Other market drivers

Overall, “an improving outlook for the health of the U.S. economy in the wake of the January jobs report, and ongoing optimism about the positive demand impact of China’s rapid reopening process are offering support to global oil markets right now,” said the Sevens Report’s Richey.

Traders are “clinging to hopes that consumer demand will rebound during a possible soft landing” for the economy, but “there is still significant downside risk for oil prices” this year, with the potential for oil to hit $60 in the first half of 2023 “if growth begins to meaningfully roll over.”

Oil prices had settled higher Tuesday after Federal Reserve Chairman Jerome Powell didn’t push back as forcefully as feared on market expectations the central bank will slow its interest rate increases.

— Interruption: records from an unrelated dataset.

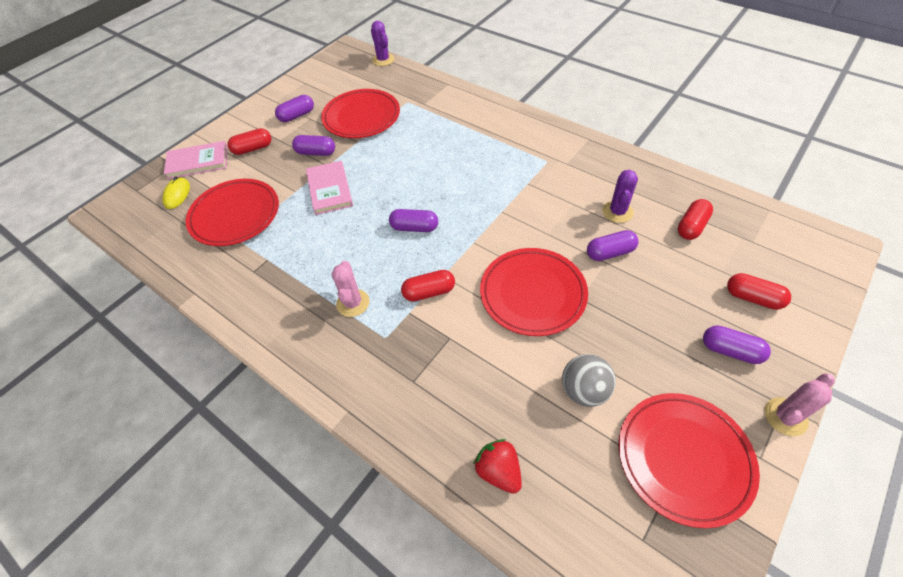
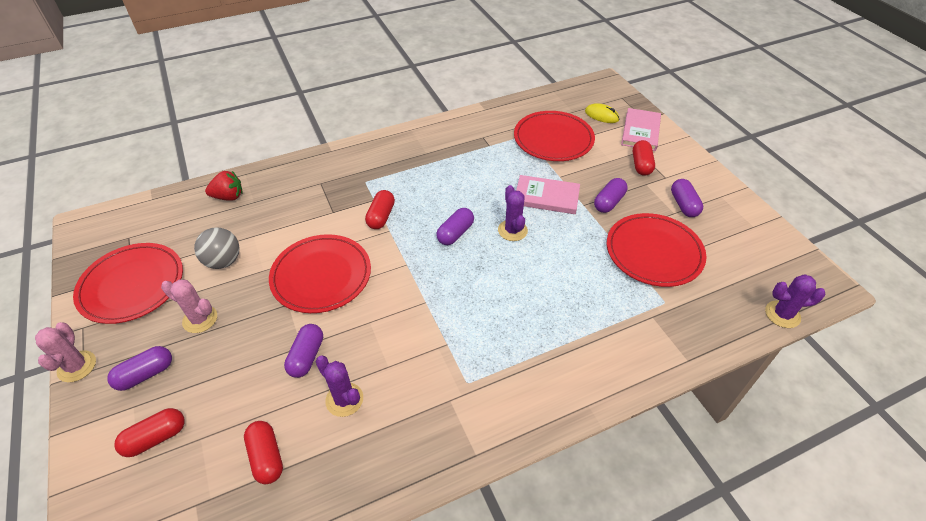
camera: 115 degrees right, 5 degrees down
pink cactus [331,261,370,317] -> pink cactus moved to [161,280,217,333]
none -> purple cactus [498,185,528,241]

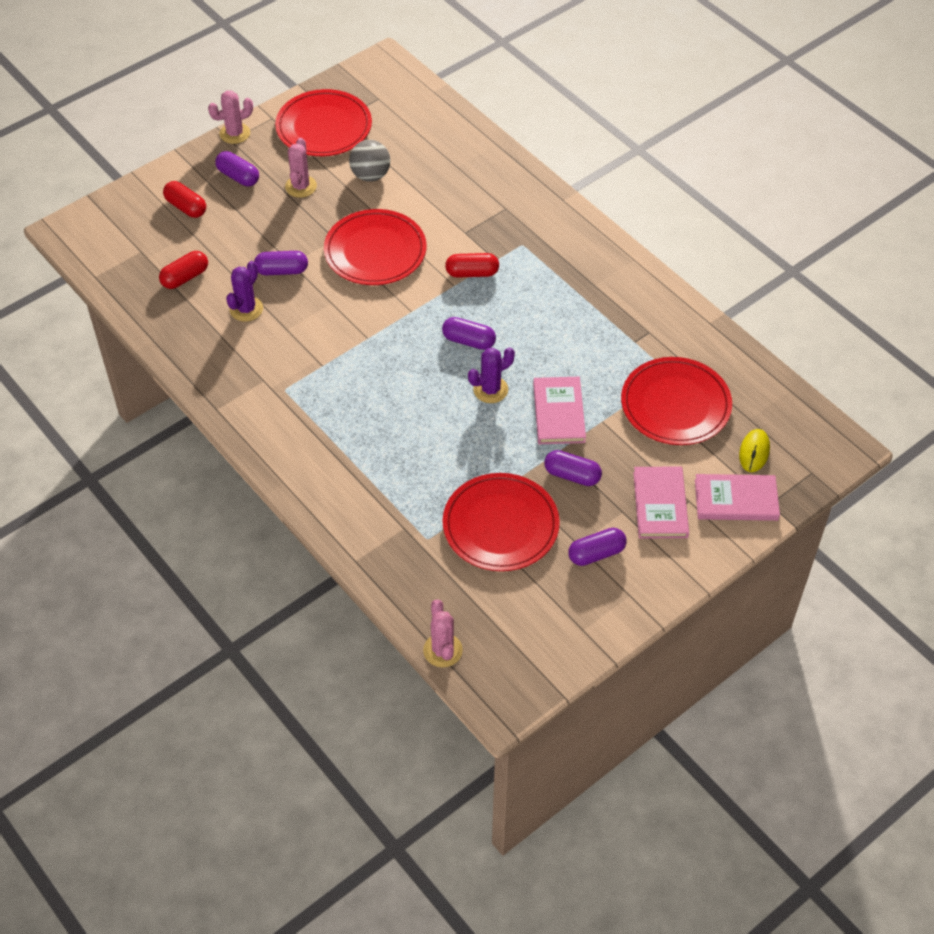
camera: 75 degrees right, 5 degrees up
red strawberry [205,171,243,201] -> none
red capsule [633,140,655,176] -> pink book [633,467,689,538]
purple cactus [765,274,825,328] -> pink cactus [423,599,463,667]

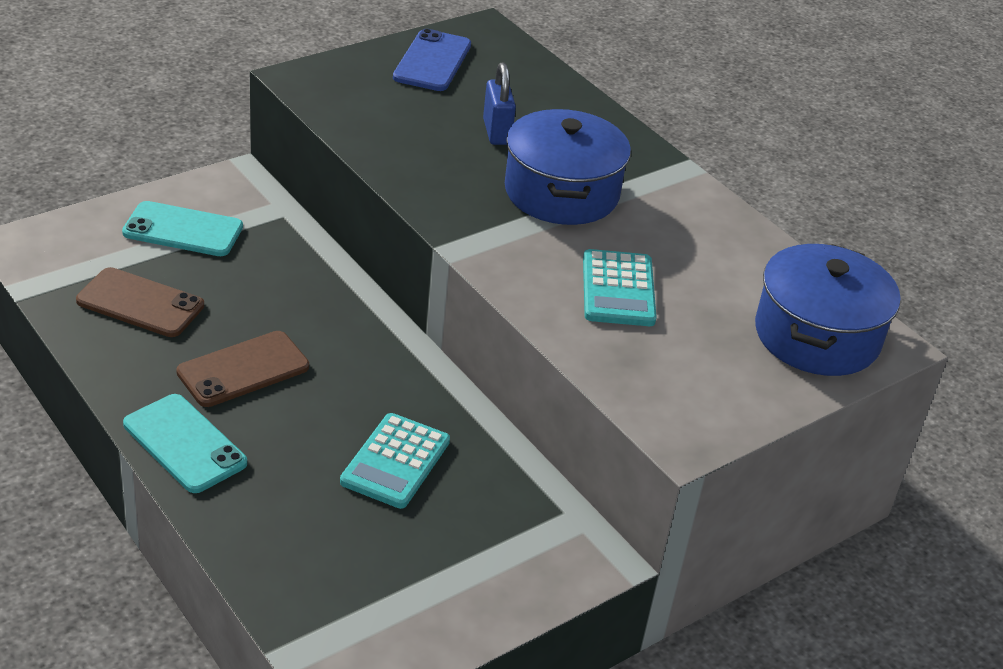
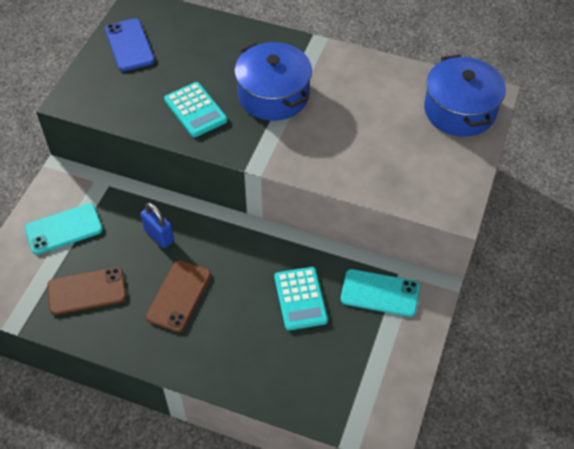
camera: 30 degrees left, 15 degrees up
turquoise phone [123,394,247,493] -> turquoise phone moved to [341,269,420,317]
blue padlock [483,63,516,145] -> blue padlock moved to [141,202,174,248]
turquoise calculator [583,249,657,326] -> turquoise calculator moved to [164,82,227,137]

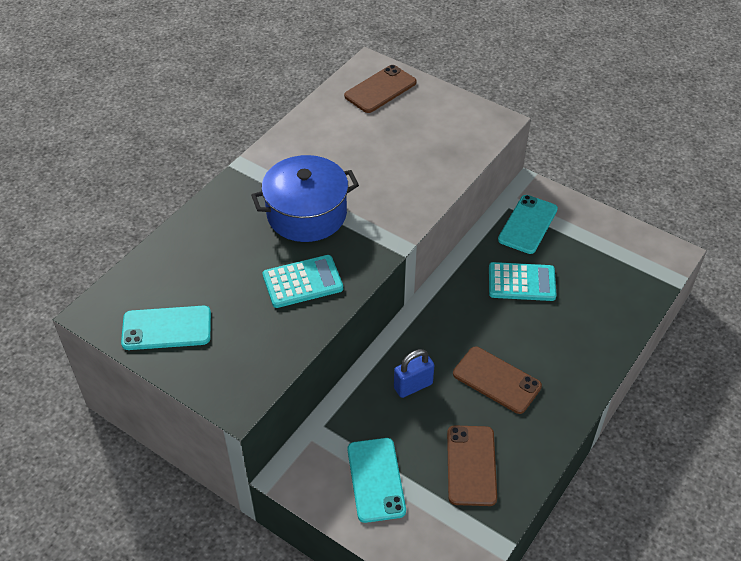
camera: 75 degrees left, 5 degrees down
blue phone [105,18,155,71] -> turquoise phone [121,306,211,350]
blue pot [424,54,506,137] -> brown phone [344,65,417,113]

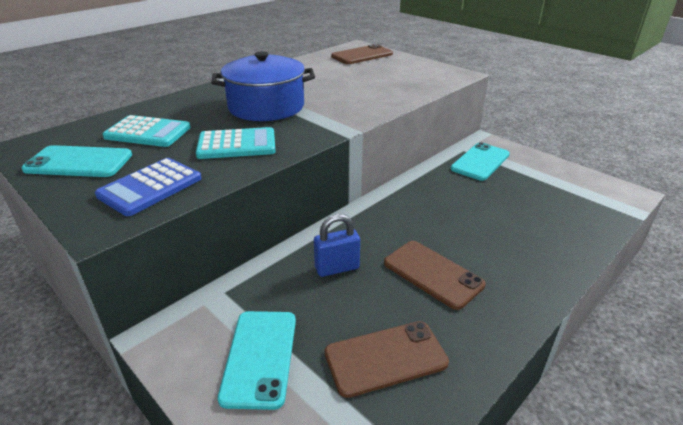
camera: 10 degrees right, 15 degrees down
brown phone [447,425,497,506] -> brown phone turned 60 degrees clockwise [325,321,449,398]
turquoise calculator [489,262,556,301] -> turquoise calculator moved to [103,115,191,147]
none -> blue calculator [95,158,202,216]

Powell said he expected to see a significant fall in inflation this year but also warned that a surprisingly strong labor market means bringing down inflation will take longer and require rates to move higher than investors had previously anticipated.

Macro investors “pivoted from selling oil contracts as an expression of the deflationary theme to pricing in a reflationary impulse as the U.S. economy is shedding recessionary concerns after Chair Powell did not signal a higher terminal rate was on the cards at this time,” said Stephen Innes, managing partner at SPI Asset Management, in a note.

Oil prices also found support this week after news that a major earthquake on Monday temporarily shut Turkey’s Ceyhan oil terminal. Crude flows to the Mediterranean export terminal resumed late on Tuesday, according to Bloomberg.